Dharshie logo começaria a ampliar seu escopo, explorando questões relativas a mulheres e meninas em seu país natal.

Uma de suas comissões mais comoventes neste campo foi sob a orientação da Dra. Josephine Kulea da Samburu Girls Foundation, (SGF), uma organização sem fins lucrativos queniana que se concentra no resgate de meninas de casamento infantil, miçangas e mutilação genital feminina. Durante esta comissão, ele documentou o impacto do trabalho da fundação em mais de 1,000 meninas em Samburu e nos condados vizinhos de Marsabit, Laikipia e Isiolo no norte do Quênia.

Dharshie também exploraria o impacto das mudanças climáticas e do desmatamento nas comunidades locais, retratando a inter-relação dos seres humanos com um ambiente que está sendo colocado sob crescente pressão.

Em junho de 2021, ele foi selecionado para uma residência hospedada pela Open Eye Gallery em Liverpool, na Inglaterra, e pelo Kitale Museum, no Quênia, para ampliar a conscientização sobre a conexão da humanidade com a floresta indígena no norte do Vale do Rift. A obra produzida nesta residência, explorando a história da paisagem local e o impacto das alterações climáticas através das suas árvores, encontra-se atualmente exposta no Museu Kitale e futuramente será apresentada na Open Eye Gallery.

“Quando toco uma alma, isso é sucesso para mim”, diz Dharshie. “Sei que fui colocado aqui para esse propósito e significa muito para mim que as pessoas se conectem com minha visão.”

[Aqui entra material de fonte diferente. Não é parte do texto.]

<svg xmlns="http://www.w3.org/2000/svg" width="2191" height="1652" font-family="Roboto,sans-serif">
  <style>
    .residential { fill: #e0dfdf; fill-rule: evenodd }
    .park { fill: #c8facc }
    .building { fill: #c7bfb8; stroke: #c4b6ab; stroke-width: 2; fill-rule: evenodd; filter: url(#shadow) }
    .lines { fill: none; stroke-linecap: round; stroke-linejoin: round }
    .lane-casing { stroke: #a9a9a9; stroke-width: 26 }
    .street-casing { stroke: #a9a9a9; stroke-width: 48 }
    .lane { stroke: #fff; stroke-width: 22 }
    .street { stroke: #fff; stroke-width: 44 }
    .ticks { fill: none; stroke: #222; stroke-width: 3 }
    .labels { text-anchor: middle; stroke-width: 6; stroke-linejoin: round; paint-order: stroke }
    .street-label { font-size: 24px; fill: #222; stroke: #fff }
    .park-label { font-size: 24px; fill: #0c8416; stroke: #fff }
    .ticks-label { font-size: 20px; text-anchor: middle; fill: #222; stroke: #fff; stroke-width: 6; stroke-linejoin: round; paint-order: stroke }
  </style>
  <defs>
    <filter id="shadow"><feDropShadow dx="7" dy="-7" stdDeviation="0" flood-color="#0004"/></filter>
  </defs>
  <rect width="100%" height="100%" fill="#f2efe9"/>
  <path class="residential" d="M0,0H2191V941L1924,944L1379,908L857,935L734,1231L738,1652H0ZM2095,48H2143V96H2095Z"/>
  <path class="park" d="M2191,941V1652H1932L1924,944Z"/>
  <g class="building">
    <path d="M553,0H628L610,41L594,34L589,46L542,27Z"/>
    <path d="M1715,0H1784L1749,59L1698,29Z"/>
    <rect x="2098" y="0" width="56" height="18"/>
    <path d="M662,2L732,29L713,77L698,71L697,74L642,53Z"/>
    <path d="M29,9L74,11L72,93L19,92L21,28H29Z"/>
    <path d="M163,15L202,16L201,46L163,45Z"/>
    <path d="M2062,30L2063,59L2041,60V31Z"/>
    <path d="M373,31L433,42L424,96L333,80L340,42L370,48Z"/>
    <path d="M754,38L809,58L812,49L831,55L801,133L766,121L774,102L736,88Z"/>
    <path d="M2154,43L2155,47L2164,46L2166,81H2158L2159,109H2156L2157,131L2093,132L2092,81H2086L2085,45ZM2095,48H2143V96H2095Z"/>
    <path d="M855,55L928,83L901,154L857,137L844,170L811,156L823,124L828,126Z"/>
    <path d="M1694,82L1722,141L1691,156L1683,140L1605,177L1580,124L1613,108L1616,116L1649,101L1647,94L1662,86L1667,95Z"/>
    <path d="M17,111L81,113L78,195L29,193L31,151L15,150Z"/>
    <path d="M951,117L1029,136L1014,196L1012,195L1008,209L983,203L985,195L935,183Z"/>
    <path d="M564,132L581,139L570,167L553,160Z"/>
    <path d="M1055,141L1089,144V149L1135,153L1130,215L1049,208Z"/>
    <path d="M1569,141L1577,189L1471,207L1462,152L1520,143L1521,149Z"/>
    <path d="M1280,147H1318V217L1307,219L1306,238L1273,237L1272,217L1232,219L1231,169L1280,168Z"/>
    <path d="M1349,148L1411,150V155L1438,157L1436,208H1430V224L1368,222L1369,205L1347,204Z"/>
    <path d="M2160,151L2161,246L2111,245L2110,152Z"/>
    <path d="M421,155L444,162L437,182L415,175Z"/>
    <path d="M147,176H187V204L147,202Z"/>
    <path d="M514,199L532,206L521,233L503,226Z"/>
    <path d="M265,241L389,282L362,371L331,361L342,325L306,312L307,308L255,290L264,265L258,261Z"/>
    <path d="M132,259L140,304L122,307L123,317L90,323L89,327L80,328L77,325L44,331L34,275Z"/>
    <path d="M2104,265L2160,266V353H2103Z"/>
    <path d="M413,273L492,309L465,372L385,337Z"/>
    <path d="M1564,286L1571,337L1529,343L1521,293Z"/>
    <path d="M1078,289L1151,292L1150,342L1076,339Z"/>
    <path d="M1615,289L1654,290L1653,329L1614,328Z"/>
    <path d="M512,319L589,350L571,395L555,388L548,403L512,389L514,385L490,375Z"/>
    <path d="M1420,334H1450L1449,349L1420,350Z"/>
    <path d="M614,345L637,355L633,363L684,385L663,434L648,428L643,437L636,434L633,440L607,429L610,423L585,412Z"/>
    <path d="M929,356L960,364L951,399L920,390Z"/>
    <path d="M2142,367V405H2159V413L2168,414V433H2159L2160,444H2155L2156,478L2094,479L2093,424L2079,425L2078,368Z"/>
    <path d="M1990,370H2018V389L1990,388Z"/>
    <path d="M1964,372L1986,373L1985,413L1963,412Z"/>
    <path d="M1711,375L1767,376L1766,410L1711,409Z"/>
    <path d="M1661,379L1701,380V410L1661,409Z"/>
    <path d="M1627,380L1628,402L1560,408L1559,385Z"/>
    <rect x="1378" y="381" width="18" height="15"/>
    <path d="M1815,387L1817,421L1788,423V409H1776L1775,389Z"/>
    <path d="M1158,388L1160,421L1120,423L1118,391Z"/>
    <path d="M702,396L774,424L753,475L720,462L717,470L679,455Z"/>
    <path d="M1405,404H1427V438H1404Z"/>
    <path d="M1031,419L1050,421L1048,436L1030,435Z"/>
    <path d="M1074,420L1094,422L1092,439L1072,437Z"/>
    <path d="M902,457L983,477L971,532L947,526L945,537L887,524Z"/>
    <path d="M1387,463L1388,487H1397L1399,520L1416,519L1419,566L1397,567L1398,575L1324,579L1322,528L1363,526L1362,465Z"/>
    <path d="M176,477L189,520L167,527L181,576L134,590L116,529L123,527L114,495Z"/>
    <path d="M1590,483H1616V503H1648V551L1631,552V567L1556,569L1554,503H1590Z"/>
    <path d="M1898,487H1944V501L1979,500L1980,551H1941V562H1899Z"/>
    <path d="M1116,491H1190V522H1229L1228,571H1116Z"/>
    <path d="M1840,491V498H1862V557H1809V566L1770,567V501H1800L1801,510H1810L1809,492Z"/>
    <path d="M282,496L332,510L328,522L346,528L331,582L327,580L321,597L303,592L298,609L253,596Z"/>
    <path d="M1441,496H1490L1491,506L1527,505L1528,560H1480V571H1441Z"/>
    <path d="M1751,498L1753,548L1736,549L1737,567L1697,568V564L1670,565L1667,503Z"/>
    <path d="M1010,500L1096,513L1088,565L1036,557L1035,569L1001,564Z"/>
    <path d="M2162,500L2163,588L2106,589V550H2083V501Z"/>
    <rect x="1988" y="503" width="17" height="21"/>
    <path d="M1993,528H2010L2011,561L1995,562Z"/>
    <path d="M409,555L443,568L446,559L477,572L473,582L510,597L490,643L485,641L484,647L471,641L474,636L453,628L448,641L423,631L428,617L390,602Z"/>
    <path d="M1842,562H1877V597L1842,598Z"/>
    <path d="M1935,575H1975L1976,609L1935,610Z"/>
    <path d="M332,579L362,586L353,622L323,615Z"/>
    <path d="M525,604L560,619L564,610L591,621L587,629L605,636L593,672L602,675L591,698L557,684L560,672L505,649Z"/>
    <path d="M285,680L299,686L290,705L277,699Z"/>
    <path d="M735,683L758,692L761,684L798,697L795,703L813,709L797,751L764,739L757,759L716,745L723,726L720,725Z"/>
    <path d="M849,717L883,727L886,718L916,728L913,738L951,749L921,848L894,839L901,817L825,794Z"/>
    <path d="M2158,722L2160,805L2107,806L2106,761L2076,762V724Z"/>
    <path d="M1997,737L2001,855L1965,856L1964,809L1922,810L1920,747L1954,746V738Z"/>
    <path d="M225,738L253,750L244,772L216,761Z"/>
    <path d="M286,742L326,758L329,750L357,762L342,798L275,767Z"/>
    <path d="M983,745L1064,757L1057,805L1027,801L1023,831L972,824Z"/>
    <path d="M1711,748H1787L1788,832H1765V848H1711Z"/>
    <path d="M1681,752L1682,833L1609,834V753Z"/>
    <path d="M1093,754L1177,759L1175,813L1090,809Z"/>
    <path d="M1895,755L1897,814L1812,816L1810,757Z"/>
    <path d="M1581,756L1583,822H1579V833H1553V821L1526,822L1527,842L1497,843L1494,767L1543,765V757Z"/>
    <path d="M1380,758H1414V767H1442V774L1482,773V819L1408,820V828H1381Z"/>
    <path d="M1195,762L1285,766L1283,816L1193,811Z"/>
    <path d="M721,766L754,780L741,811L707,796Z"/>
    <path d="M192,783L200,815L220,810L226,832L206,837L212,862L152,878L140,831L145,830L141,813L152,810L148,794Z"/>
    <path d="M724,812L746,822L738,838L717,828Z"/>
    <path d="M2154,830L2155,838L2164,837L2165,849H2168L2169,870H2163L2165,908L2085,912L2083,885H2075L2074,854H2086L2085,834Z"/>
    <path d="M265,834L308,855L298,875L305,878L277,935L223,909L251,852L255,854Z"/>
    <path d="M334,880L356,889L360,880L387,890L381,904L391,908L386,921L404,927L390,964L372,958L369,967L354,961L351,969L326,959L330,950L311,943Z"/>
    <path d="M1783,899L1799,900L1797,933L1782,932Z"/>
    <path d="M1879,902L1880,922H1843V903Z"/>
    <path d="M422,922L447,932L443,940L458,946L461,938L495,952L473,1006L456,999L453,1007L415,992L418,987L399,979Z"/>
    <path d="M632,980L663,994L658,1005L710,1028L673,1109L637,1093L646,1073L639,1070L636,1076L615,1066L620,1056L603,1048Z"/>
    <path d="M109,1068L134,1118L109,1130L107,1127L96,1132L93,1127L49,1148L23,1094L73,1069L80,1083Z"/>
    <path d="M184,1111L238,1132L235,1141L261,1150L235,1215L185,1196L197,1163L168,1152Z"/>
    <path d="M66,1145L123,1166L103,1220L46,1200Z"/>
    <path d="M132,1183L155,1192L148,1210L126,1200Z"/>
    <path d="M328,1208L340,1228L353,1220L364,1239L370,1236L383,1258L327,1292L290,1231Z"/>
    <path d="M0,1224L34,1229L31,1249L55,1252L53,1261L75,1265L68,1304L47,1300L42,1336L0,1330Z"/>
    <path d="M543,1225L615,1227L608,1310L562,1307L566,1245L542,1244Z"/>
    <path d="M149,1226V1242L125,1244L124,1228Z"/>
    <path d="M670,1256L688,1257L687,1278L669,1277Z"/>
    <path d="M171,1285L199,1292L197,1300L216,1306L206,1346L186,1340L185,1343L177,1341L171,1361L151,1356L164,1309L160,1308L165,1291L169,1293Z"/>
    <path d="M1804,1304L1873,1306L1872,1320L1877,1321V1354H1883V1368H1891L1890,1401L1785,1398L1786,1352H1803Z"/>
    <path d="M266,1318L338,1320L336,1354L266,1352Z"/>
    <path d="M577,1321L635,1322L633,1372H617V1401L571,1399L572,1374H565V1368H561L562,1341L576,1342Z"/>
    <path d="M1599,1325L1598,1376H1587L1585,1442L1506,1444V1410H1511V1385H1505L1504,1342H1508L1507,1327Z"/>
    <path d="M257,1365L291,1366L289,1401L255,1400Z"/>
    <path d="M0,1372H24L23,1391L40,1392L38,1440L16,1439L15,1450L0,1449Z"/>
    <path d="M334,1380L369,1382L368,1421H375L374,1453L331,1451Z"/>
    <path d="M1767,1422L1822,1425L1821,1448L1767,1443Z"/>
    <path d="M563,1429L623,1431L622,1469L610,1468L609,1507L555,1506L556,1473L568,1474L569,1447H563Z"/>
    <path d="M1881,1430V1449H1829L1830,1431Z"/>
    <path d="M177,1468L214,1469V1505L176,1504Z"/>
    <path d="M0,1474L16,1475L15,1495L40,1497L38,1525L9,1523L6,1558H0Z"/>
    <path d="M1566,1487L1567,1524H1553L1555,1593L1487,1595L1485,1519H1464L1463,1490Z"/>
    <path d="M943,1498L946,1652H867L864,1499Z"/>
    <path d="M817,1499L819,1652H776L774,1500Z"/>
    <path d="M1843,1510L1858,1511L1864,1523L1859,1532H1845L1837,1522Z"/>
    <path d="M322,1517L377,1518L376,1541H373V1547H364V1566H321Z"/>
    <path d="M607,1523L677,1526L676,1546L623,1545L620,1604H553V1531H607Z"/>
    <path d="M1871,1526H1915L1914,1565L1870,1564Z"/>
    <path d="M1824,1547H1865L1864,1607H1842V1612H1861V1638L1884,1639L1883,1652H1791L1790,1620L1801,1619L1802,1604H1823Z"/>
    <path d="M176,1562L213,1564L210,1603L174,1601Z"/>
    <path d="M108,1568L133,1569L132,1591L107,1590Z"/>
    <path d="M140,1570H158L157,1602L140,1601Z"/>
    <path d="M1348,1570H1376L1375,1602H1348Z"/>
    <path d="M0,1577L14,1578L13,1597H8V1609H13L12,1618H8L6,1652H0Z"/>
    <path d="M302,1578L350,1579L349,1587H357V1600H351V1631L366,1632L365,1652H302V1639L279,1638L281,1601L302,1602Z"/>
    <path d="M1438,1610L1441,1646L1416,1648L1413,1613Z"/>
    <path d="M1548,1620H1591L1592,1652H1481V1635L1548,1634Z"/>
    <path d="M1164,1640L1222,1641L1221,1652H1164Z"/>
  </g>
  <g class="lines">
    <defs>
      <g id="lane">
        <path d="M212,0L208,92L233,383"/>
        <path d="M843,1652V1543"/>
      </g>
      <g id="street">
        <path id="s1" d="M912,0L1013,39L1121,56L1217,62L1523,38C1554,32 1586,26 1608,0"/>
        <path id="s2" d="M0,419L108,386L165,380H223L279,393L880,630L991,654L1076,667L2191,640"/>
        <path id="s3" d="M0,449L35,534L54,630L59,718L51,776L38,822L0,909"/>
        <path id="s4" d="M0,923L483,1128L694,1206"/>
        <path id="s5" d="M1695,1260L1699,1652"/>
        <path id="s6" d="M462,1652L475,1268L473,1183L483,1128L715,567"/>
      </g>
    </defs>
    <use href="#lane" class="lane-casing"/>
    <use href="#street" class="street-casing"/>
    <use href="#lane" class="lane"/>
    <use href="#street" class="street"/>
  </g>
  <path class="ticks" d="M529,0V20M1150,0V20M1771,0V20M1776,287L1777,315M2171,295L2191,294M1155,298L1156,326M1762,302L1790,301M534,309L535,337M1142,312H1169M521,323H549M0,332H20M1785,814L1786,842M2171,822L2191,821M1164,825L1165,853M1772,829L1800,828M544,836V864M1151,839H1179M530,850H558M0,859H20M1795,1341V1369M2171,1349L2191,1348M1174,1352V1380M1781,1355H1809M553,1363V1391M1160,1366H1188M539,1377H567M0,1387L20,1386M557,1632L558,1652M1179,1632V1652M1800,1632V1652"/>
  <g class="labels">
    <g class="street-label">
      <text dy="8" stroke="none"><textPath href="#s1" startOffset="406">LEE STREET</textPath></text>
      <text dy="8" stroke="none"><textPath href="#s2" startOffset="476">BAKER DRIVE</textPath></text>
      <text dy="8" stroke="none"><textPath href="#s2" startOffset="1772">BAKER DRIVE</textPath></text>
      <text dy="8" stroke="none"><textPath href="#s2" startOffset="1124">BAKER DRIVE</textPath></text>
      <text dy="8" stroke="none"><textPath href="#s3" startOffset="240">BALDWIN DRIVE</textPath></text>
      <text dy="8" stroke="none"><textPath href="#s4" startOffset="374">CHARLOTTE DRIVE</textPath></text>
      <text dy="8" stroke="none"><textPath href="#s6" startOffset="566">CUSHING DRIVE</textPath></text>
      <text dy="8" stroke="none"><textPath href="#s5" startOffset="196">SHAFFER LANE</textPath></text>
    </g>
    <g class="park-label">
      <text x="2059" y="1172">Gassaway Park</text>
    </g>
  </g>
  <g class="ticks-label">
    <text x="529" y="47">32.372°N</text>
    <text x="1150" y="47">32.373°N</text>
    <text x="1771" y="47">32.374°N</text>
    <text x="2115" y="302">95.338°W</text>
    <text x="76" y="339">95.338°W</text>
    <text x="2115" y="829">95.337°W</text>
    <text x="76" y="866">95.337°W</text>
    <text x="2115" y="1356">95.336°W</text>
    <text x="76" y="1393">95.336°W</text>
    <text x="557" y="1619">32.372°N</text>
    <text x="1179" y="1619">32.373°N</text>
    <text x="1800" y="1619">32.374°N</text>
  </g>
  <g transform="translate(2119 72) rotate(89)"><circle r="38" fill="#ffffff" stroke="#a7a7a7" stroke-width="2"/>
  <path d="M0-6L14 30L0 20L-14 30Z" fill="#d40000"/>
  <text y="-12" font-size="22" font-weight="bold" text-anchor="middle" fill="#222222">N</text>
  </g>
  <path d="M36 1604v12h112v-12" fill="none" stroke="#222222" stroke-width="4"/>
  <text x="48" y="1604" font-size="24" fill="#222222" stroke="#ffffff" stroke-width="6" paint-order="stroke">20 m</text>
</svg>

Em 2021 e novamente em 2022, Dharshie foi convidado a se juntar a um painel de juízes de elite para o prestigioso Prêmio de Fotografia Ambiental da Fundação Príncipe Albert II de Mônaco, como o único juiz da África. Ele começará o processo de seleção para a competição ainda este ano.

Como fotojornalista e fotógrafo documental, Frederick Dharshie Wissah percorreu um longo caminho desde o humilde começo de um menino cuja vida foi moldada por uma das mais belas florestas do mundo - uma floresta que, apesar de seu rápido desaparecimento, permanece muito viva em sua vida. coração.  

“Lembro-me da primeira vez que segurei uma câmera nas mãos, há cerca de meia década. Como um modelo. Senti que iria ressoar mais com o que estava do outro lado da lente. Eu tinha razão. Tendo crescido em uma modesta comunidade agrícola, eu sabia o que significava ficar sem comida; ficar sem água. Eu era fascinado pela natureza. Foram todas essas emoções que encontrei uma forma de comunicar através da minha fotografia. Minha câmera literalmente se tornou uma extensão da minha alma.”